Copy each line below holding "build".

Stored data entries:
= Beginning of Section =

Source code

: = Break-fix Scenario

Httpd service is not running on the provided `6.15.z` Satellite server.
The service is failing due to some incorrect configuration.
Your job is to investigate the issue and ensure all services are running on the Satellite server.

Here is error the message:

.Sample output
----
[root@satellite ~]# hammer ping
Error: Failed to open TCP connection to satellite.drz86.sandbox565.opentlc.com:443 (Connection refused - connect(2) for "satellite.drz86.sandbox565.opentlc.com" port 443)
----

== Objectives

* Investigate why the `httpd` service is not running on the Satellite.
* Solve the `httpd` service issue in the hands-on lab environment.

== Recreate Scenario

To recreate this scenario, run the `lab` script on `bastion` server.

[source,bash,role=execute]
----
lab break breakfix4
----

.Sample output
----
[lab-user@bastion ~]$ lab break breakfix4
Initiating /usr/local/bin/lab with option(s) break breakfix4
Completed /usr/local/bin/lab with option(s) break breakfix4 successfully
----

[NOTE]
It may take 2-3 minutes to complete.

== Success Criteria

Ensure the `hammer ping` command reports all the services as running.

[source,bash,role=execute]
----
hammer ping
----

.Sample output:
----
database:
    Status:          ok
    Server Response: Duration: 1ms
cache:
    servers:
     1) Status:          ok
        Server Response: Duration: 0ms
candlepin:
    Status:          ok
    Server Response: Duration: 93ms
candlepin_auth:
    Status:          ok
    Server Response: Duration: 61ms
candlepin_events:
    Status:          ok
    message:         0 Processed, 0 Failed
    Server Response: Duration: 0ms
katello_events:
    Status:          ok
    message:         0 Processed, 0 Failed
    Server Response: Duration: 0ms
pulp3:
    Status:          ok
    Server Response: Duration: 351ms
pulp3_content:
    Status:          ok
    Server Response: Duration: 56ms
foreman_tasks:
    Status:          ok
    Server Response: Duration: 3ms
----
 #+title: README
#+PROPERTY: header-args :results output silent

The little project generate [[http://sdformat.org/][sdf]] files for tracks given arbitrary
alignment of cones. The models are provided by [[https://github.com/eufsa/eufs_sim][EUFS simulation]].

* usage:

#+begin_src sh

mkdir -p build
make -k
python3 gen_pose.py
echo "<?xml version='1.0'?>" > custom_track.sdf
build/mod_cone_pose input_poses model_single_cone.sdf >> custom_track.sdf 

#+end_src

= End of Section =

Solved exercise —
mkdir -p build
build/mod_cone_pose input_poses model_single_cone.sdf >> custom_track.sdf 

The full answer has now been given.